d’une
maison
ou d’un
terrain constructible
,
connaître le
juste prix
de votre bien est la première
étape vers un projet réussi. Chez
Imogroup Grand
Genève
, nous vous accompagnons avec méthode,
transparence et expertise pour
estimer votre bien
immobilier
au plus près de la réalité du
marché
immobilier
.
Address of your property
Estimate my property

**ABOUT THIS EXERCISE**
Transcribe the listing. Every line must match exactly.

**FINISHED EXERCISE**
d’une
maison
ou d’un
terrain constructible
,
connaître le
juste prix
de votre bien est la première
étape vers un projet réussi. Chez
Imogroup Grand
Genève
, nous vous accompagnons avec méthode,
transparence et expertise pour
estimer votre bien
immobilier
au plus près de la réalité du
marché
immobilier
.
Address of your property
Estimate my property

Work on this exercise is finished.